- [How to complete this task] Copy out, from the entries below, each line that holds the string "waiver".

(Saved data entries)
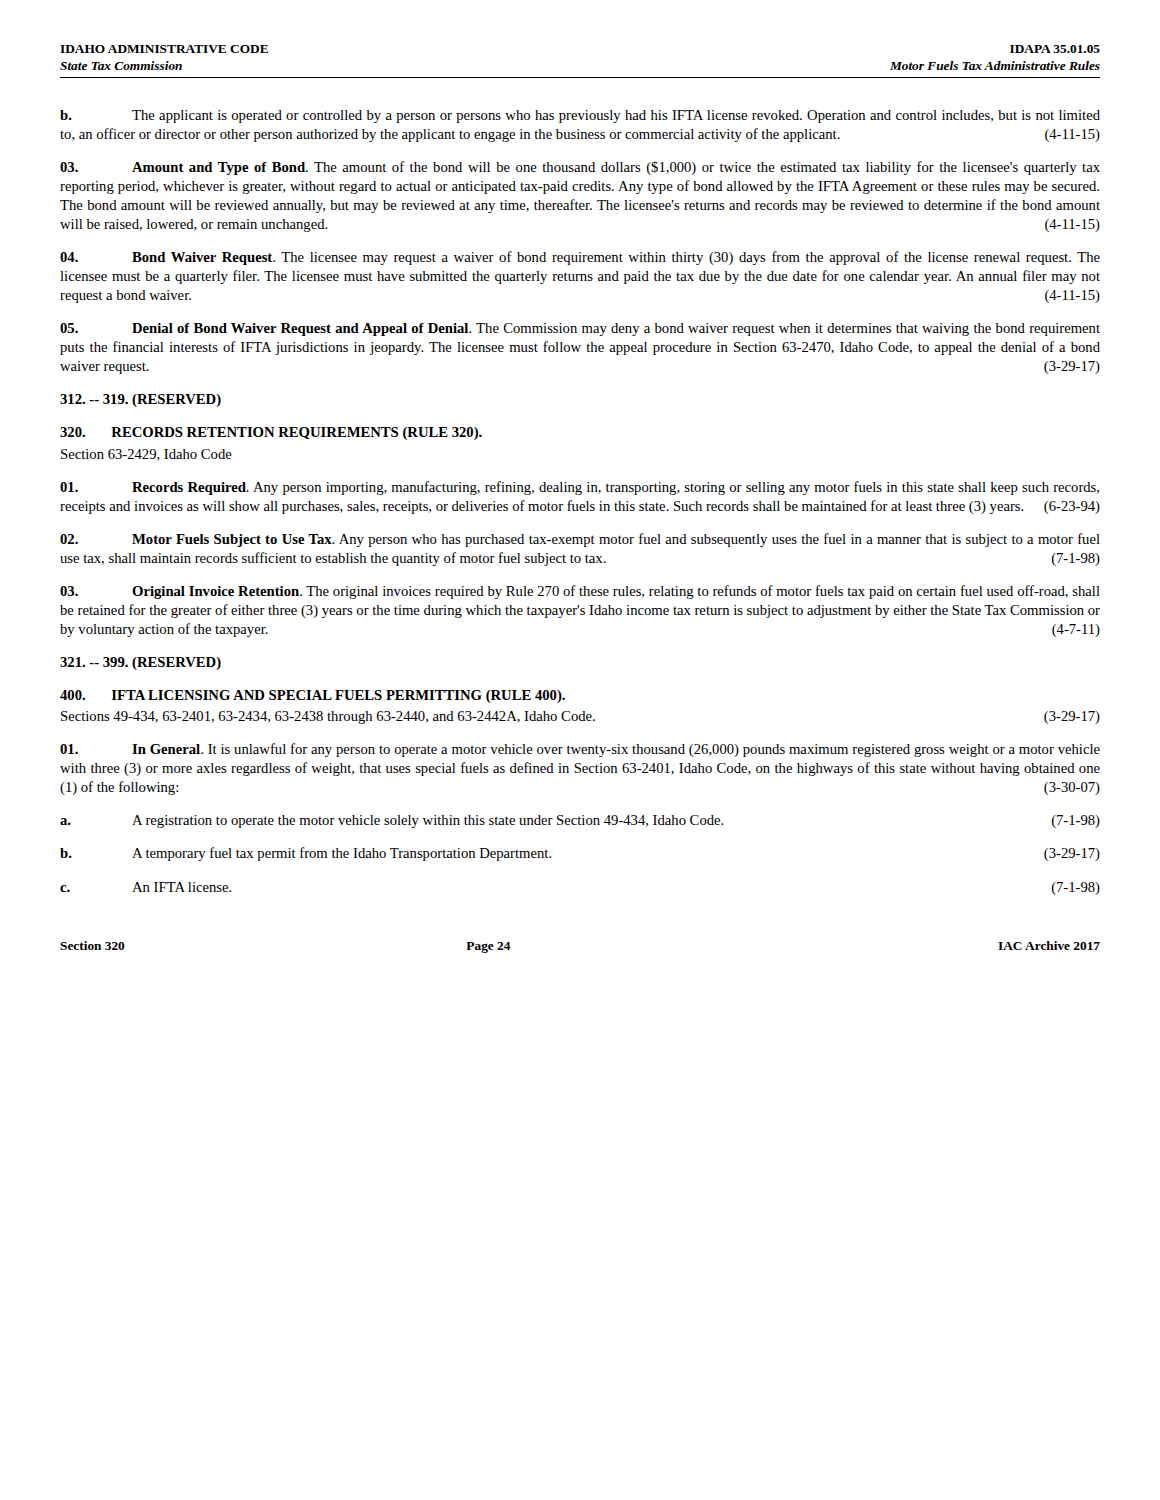| IDAHO ADMINISTRATIVE CODE State Tax Commission | IDAPA 35.01.05 Motor Fuels Tax Administrative Rules |
b. The applicant is operated or controlled by a person or persons who has previously had his IFTA license revoked. Operation and control includes, but is not limited to, an officer or director or other person authorized by the applicant to engage in the business or commercial activity of the applicant.(4-11-15)
03. Amount and Type of Bond. The amount of the bond will be one thousand dollars ($1,000) or twice the estimated tax liability for the licensee's quarterly tax reporting period, whichever is greater, without regard to actual or anticipated tax-paid credits. Any type of bond allowed by the IFTA Agreement or these rules may be secured. The bond amount will be reviewed annually, but may be reviewed at any time, thereafter. The licensee's returns and records may be reviewed to determine if the bond amount will be raised, lowered, or remain unchanged.(4-11-15)
04. Bond Waiver Request. The licensee may request a waiver of bond requirement within thirty (30) days from the approval of the license renewal request. The licensee must be a quarterly filer. The licensee must have submitted the quarterly returns and paid the tax due by the due date for one calendar year. An annual filer may not request a bond waiver.(4-11-15)
05. Denial of Bond Waiver Request and Appeal of Denial. The Commission may deny a bond waiver request when it determines that waiving the bond requirement puts the financial interests of IFTA jurisdictions in jeopardy. The licensee must follow the appeal procedure in Section 63-2470, Idaho Code, to appeal the denial of a bond waiver request.(3-29-17)
312. -- 319.(RESERVED)
320. RECORDS RETENTION REQUIREMENTS (RULE 320).
Section 63-2429, Idaho Code
01. Records Required. Any person importing, manufacturing, refining, dealing in, transporting, storing or selling any motor fuels in this state shall keep such records, receipts and invoices as will show all purchases, sales, receipts, or deliveries of motor fuels in this state. Such records shall be maintained for at least three (3) years.(6-23-94)
02. Motor Fuels Subject to Use Tax. Any person who has purchased tax-exempt motor fuel and subsequently uses the fuel in a manner that is subject to a motor fuel use tax, shall maintain records sufficient to establish the quantity of motor fuel subject to tax.(7-1-98)
03. Original Invoice Retention. The original invoices required by Rule 270 of these rules, relating to refunds of motor fuels tax paid on certain fuel used off-road, shall be retained for the greater of either three (3) years or the time during which the taxpayer's Idaho income tax return is subject to adjustment by either the State Tax Commission or by voluntary action of the taxpayer.(4-7-11)
321. -- 399.(RESERVED)
400. IFTA LICENSING AND SPECIAL FUELS PERMITTING (RULE 400).
Sections 49-434, 63-2401, 63-2434, 63-2438 through 63-2440, and 63-2442A, Idaho Code.(3-29-17)
01. In General. It is unlawful for any person to operate a motor vehicle over twenty-six thousand (26,000) pounds maximum registered gross weight or a motor vehicle with three (3) or more axles regardless of weight, that uses special fuels as defined in Section 63-2401, Idaho Code, on the highways of this state without having obtained one (1) of the following:(3-30-07)
a. A registration to operate the motor vehicle solely within this state under Section 49-434, Idaho Code.(7-1-98)
b. A temporary fuel tax permit from the Idaho Transportation Department.(3-29-17)
c. An IFTA license.(7-1-98)
| Section 320 | Page 24 | IAC Archive 2017 |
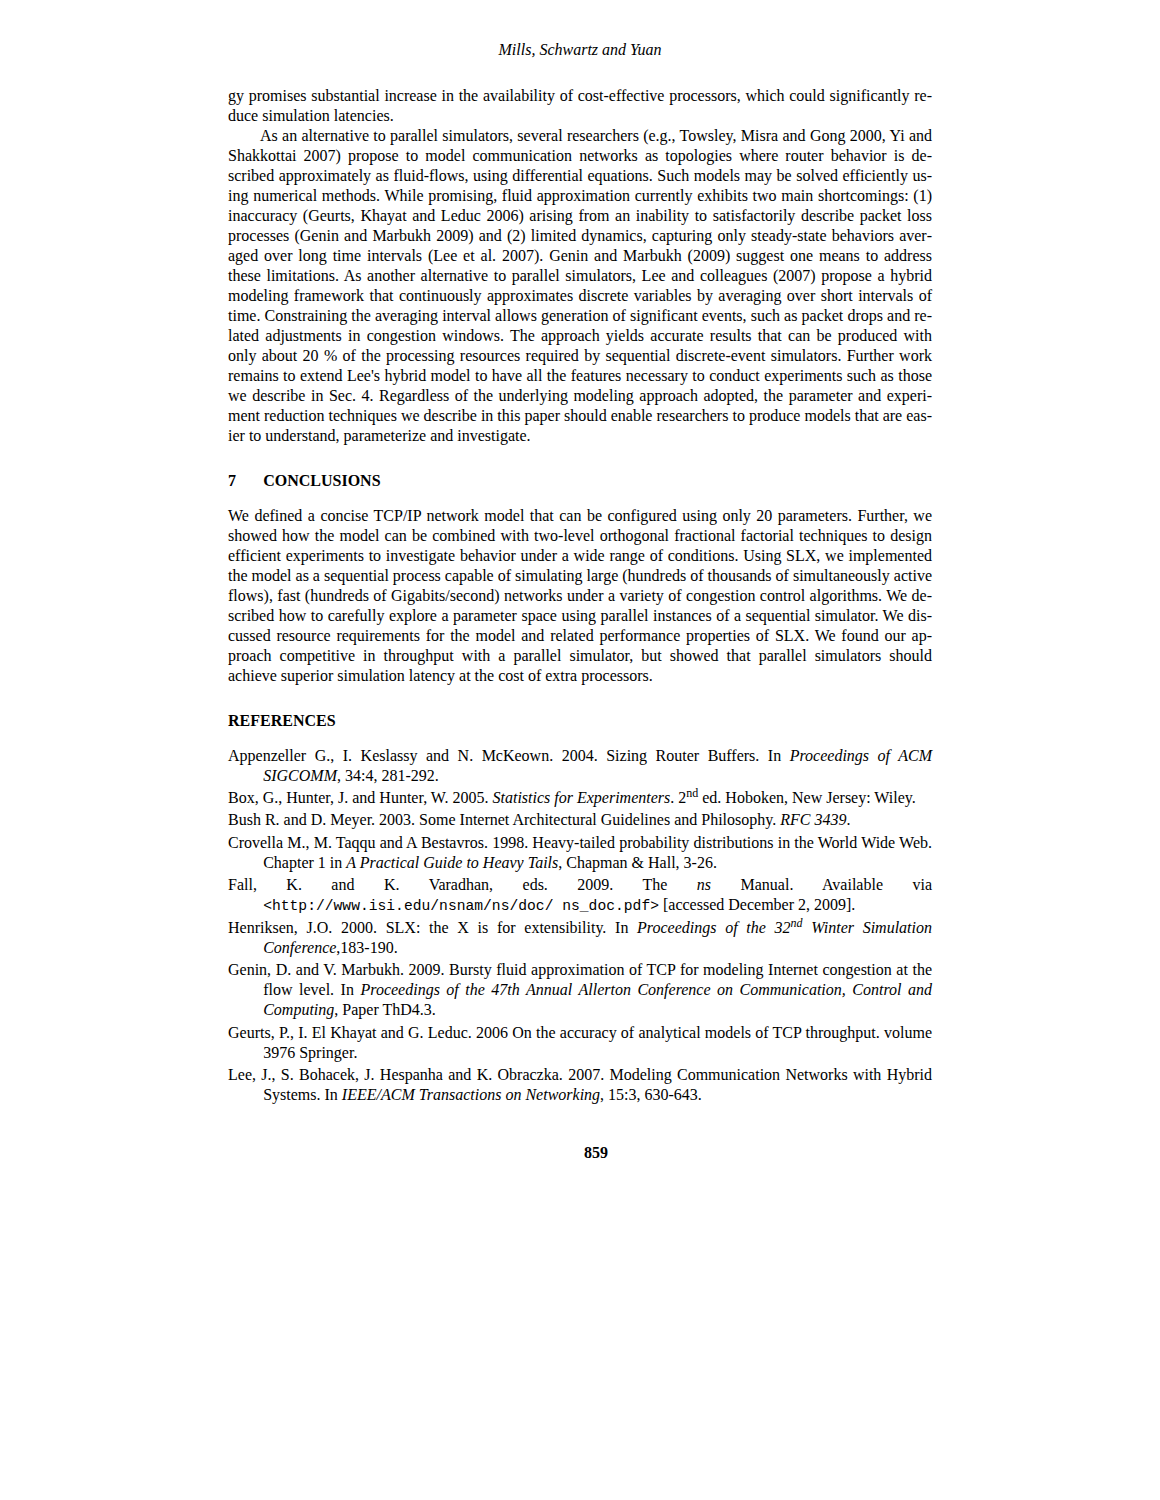Mills, Schwartz and Yuan
gy promises substantial increase in the availability of cost-effective processors, which could significantly reduce simulation latencies.
As an alternative to parallel simulators, several researchers (e.g., Towsley, Misra and Gong 2000, Yi and Shakkottai 2007) propose to model communication networks as topologies where router behavior is described approximately as fluid-flows, using differential equations. Such models may be solved efficiently using numerical methods. While promising, fluid approximation currently exhibits two main shortcomings: (1) inaccuracy (Geurts, Khayat and Leduc 2006) arising from an inability to satisfactorily describe packet loss processes (Genin and Marbukh 2009) and (2) limited dynamics, capturing only steady-state behaviors averaged over long time intervals (Lee et al. 2007). Genin and Marbukh (2009) suggest one means to address these limitations. As another alternative to parallel simulators, Lee and colleagues (2007) propose a hybrid modeling framework that continuously approximates discrete variables by averaging over short intervals of time. Constraining the averaging interval allows generation of significant events, such as packet drops and related adjustments in congestion windows. The approach yields accurate results that can be produced with only about 20 % of the processing resources required by sequential discrete-event simulators. Further work remains to extend Lee's hybrid model to have all the features necessary to conduct experiments such as those we describe in Sec. 4. Regardless of the underlying modeling approach adopted, the parameter and experiment reduction techniques we describe in this paper should enable researchers to produce models that are easier to understand, parameterize and investigate.
7 CONCLUSIONS
We defined a concise TCP/IP network model that can be configured using only 20 parameters. Further, we showed how the model can be combined with two-level orthogonal fractional factorial techniques to design efficient experiments to investigate behavior under a wide range of conditions. Using SLX, we implemented the model as a sequential process capable of simulating large (hundreds of thousands of simultaneously active flows), fast (hundreds of Gigabits/second) networks under a variety of congestion control algorithms. We described how to carefully explore a parameter space using parallel instances of a sequential simulator. We discussed resource requirements for the model and related performance properties of SLX. We found our approach competitive in throughput with a parallel simulator, but showed that parallel simulators should achieve superior simulation latency at the cost of extra processors.
REFERENCES
Appenzeller G., I. Keslassy and N. McKeown. 2004. Sizing Router Buffers. In Proceedings of ACM SIGCOMM, 34:4, 281-292.
Box, G., Hunter, J. and Hunter, W. 2005. Statistics for Experimenters. 2nd ed. Hoboken, New Jersey: Wiley.
Bush R. and D. Meyer. 2003. Some Internet Architectural Guidelines and Philosophy. RFC 3439.
Crovella M., M. Taqqu and A Bestavros. 1998. Heavy-tailed probability distributions in the World Wide Web. Chapter 1 in A Practical Guide to Heavy Tails, Chapman & Hall, 3-26.
Fall, K. and K. Varadhan, eds. 2009. The ns Manual. Available via <http://www.isi.edu/nsnam/ns/doc/ ns_doc.pdf> [accessed December 2, 2009].
Henriksen, J.O. 2000. SLX: the X is for extensibility. In Proceedings of the 32nd Winter Simulation Conference,183-190.
Genin, D. and V. Marbukh. 2009. Bursty fluid approximation of TCP for modeling Internet congestion at the flow level. In Proceedings of the 47th Annual Allerton Conference on Communication, Control and Computing, Paper ThD4.3.
Geurts, P., I. El Khayat and G. Leduc. 2006 On the accuracy of analytical models of TCP throughput. volume 3976 Springer.
Lee, J., S. Bohacek, J. Hespanha and K. Obraczka. 2007. Modeling Communication Networks with Hybrid Systems. In IEEE/ACM Transactions on Networking, 15:3, 630-643.
859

- [Task result]
04. Bond Waiver Request. The licensee may request a waiver of bond requirement within thirty (30) days from the approval of the license renewal request. The licensee must be a quarterly filer. The licensee must have submitted the quarterly returns and paid the tax due by the due date for one calendar year. An annual filer may not request a bond waiver.(4-11-15)
05. Denial of Bond Waiver Request and Appeal of Denial. The Commission may deny a bond waiver request when it determines that waiving the bond requirement puts the financial interests of IFTA jurisdictions in jeopardy. The licensee must follow the appeal procedure in Section 63-2470, Idaho Code, to appeal the denial of a bond waiver request.(3-29-17)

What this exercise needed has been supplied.